Minister of Health
- In office 1991–1996
- Prime Minister: Tofilau Eti Alesana
- Succeeded by: Misa Telefoni Retzlaff

Member of the Samoa Parliament for Gaga'emauga No. 1
- In office 5 April 1991 – 26 April 1996
- Preceded by: Auali'itia Pinati
- Succeeded by: Tuala Falenaoti Tiresa

Personal details
- Party: Human Rights Protection Party Tautua Samoa Party F.A.S.T.

= Sala Vaimili Uili II =

Samoan politician

Sala Vaimili Uili II is a Samoan politician and former Cabinet Minister.

Vaimili was first elected to the Legislative Assembly of Samoa in the 1991 Western Samoan general election. He served as Minister of Health from 1991 to 1996. He lost his seat at the 1996 election. He unsuccessfully ran for election again in 2001 and 2006. He ran as a candidate for the Tautua Samoa Party at the 2011 election.

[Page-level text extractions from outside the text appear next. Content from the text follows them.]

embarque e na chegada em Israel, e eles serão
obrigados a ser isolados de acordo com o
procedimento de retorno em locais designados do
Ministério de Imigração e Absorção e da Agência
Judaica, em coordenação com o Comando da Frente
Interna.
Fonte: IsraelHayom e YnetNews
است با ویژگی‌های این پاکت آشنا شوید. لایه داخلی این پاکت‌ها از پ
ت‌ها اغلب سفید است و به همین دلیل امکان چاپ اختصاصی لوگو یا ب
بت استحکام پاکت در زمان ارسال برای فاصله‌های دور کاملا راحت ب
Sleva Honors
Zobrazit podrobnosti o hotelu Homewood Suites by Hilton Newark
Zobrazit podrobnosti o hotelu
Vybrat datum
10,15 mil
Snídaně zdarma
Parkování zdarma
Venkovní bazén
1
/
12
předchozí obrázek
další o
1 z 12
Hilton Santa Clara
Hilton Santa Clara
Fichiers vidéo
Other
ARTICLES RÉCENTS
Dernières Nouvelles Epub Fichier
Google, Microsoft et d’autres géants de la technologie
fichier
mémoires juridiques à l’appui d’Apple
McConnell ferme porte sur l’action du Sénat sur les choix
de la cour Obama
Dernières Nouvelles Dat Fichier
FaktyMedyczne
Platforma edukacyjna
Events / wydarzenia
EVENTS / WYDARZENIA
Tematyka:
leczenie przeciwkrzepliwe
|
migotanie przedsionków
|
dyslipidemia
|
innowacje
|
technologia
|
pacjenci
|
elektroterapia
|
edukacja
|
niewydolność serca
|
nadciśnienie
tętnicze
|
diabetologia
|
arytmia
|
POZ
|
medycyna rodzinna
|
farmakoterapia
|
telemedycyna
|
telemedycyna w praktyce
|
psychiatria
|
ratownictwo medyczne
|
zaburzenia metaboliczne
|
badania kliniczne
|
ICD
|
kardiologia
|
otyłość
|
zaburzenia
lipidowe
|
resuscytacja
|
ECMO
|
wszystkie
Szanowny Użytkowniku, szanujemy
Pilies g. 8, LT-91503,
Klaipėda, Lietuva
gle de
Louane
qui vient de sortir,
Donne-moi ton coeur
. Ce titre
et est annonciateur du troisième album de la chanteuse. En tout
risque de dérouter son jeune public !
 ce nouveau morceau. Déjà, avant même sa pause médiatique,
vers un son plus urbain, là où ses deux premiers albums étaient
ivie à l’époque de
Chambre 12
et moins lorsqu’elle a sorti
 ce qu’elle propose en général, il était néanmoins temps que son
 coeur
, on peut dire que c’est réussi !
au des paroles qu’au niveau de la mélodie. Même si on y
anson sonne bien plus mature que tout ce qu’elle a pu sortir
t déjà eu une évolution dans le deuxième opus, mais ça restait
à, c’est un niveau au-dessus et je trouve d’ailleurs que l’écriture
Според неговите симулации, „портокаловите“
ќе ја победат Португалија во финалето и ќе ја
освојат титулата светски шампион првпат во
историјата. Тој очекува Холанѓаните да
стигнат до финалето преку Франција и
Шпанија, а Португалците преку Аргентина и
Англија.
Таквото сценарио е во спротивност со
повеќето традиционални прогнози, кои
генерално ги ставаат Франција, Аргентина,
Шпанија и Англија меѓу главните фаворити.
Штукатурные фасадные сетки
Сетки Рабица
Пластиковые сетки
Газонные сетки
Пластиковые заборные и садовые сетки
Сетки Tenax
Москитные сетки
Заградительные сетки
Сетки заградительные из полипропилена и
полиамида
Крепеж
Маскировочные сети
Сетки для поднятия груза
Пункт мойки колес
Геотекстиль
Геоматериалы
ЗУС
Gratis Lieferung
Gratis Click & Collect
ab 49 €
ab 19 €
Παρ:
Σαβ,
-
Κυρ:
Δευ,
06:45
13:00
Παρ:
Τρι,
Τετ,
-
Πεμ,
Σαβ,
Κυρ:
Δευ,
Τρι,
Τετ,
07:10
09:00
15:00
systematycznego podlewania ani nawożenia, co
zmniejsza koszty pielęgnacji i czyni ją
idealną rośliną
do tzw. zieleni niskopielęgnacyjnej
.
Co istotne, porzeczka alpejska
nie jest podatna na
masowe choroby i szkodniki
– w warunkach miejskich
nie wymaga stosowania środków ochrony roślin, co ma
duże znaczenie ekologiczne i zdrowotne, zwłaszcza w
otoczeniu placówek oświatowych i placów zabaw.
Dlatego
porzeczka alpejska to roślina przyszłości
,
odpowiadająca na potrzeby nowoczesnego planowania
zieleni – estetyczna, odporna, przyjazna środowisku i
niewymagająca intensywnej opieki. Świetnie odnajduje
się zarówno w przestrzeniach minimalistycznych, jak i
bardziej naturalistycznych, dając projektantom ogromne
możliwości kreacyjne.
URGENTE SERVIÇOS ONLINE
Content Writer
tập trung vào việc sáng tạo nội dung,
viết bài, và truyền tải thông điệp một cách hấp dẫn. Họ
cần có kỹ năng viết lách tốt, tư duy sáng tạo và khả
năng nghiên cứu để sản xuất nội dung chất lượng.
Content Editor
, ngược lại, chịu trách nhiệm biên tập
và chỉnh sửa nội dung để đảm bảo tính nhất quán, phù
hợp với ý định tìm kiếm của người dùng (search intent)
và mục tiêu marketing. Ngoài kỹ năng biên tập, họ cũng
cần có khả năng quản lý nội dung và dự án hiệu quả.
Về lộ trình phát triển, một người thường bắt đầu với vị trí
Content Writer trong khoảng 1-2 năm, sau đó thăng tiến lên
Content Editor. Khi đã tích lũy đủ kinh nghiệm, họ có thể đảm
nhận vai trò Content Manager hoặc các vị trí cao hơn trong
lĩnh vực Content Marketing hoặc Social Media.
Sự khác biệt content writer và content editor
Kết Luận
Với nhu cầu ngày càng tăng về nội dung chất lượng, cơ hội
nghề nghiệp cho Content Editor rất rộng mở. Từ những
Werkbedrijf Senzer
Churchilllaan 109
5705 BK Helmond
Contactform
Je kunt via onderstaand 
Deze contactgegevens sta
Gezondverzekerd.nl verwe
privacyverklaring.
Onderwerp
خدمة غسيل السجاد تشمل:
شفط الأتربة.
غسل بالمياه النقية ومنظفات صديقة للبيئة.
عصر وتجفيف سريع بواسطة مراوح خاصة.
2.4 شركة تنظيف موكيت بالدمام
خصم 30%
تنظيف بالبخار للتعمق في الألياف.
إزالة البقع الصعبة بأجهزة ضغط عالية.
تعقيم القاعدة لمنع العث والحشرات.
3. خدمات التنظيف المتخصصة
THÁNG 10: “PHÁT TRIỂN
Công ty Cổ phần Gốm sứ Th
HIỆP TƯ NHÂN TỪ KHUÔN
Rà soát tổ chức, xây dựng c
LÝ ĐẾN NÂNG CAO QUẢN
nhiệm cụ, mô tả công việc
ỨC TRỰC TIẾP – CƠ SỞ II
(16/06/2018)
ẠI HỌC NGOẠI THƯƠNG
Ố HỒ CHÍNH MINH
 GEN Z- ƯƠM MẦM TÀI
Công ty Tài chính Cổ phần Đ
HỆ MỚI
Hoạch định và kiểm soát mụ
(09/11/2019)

In May 2016 he was banished from the village of Leauva’a alongside two election candidates after supporting an election petition against incumbent MP Sala Fata Pinati.

He contested the 2021 election as a candidate for the F.A.S.T. Party, but was not elected. In August 2022 he was appointed to the board of the Samoa Ports Authority.